GOAL OF THE EXERCISE. Please repeat the records exactly, keeping the pictures out.
►
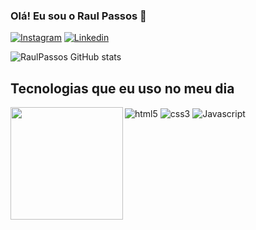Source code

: ### Olá! Eu sou o Raul Passos 👋

[![Instagram](https://img.shields.io/badge/Instagram-E4405F?style=for-the-badge&logo=instagram&logoColor=white)](https://www.instagram.com/raulpassos08/?hl=de)
[![Linkedin](https://img.shields.io/badge/LinkedIn-0077B5?style=for-the-badge&logo=linkedin&logoColor=white)](https://www.linkedin.com/in/raul-passos-024459229)

![RaulPassos GitHub stats](https://github-readme-stats.vercel.app/api?username=Raulpassos08&show_icons=true&theme=dracula)

## Tecnologias que eu uso no meu dia
<div style="display: inline-block">
  <img align="center" alt="html5" src="https://img.shields.io/badge/HTML-239120?style=for-the-badge&logo=html5&logoColor=white" />
  <img align="center" alt="css3" src="https://img.shields.io/badge/CSS-239120?&style=for-the-badge&logo=css3&logoColor=white" />
  <img align="center" alt="Javascript" src="https://img.shields.io/badge/JavaScript-F7DF1E?style=for-the-badge&logo=javascript&logoColor=black" />
</div>


<img align="left" height="180em" src="https://github-readme-stats.vercel.app/api/top-langs/?username=Raulpassos08&layout=compact&langs_count=16&theme=dracula"/>
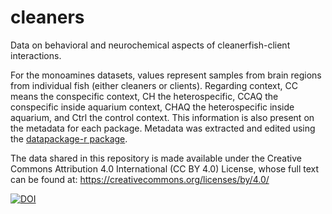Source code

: # cleaners
Data on behavioral and neurochemical aspects of cleanerfish-client interactions.

For the monoamines datasets, values represent samples from brain regions from individual fish (either cleaners or clients). Regarding context, CC means the conspecific context, CH the heterospecific, CCAQ the conspecific inside aquarium context, CHAQ the heterospecific inside aquarium, and Ctrl the control context. This information is also present on the metadata for each package.
Metadata was extracted and edited using the [datapackage-r package](https://github.com/frictionlessdata/datapackage-r).
 
The data shared in this repository is made available under the Creative Commons Attribution 4.0 International (CC BY 4.0) License, whose full text can be found at: https://creativecommons.org/licenses/by/4.0/

[![DOI](https://zenodo.org/badge/134143910.svg)](https://zenodo.org/badge/latestdoi/134143910)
◄
EXERCISE SOLUTION.
Source code

: ### Olá! Eu sou o Raul Passos 👋

[![Instagram](https://img.shields.io/badge/Instagram-E4405F?style=for-the-badge&logo=instagram&logoColor=white)](https://www.instagram.com/raulpassos08/?hl=de)
[![Linkedin](https://img.shields.io/badge/LinkedIn-0077B5?style=for-the-badge&logo=linkedin&logoColor=white)](https://www.linkedin.com/in/raul-passos-024459229)

![RaulPassos GitHub stats](https://github-readme-stats.vercel.app/api?username=Raulpassos08&show_icons=true&theme=dracula)

## Tecnologias que eu uso no meu dia
<div style="display: inline-block">
  <img align="center" alt="html5" src="https://img.shields.io/badge/HTML-239120?style=for-the-badge&logo=html5&logoColor=white" />
  <img align="center" alt="css3" src="https://img.shields.io/badge/CSS-239120?&style=for-the-badge&logo=css3&logoColor=white" />
  <img align="center" alt="Javascript" src="https://img.shields.io/badge/JavaScript-F7DF1E?style=for-the-badge&logo=javascript&logoColor=black" />
</div>


<img align="left" height="180em" src="https://github-readme-stats.vercel.app/api/top-langs/?username=Raulpassos08&layout=compact&langs_count=16&theme=dracula"/>
Source code

: # cleaners
Data on behavioral and neurochemical aspects of cleanerfish-client interactions.

For the monoamines datasets, values represent samples from brain regions from individual fish (either cleaners or clients). Regarding context, CC means the conspecific context, CH the heterospecific, CCAQ the conspecific inside aquarium context, CHAQ the heterospecific inside aquarium, and Ctrl the control context. This information is also present on the metadata for each package.
Metadata was extracted and edited using the [datapackage-r package](https://github.com/frictionlessdata/datapackage-r).
 
The data shared in this repository is made available under the Creative Commons Attribution 4.0 International (CC BY 4.0) License, whose full text can be found at: https://creativecommons.org/licenses/by/4.0/

[![DOI](https://zenodo.org/badge/134143910.svg)](https://zenodo.org/badge/latestdoi/134143910)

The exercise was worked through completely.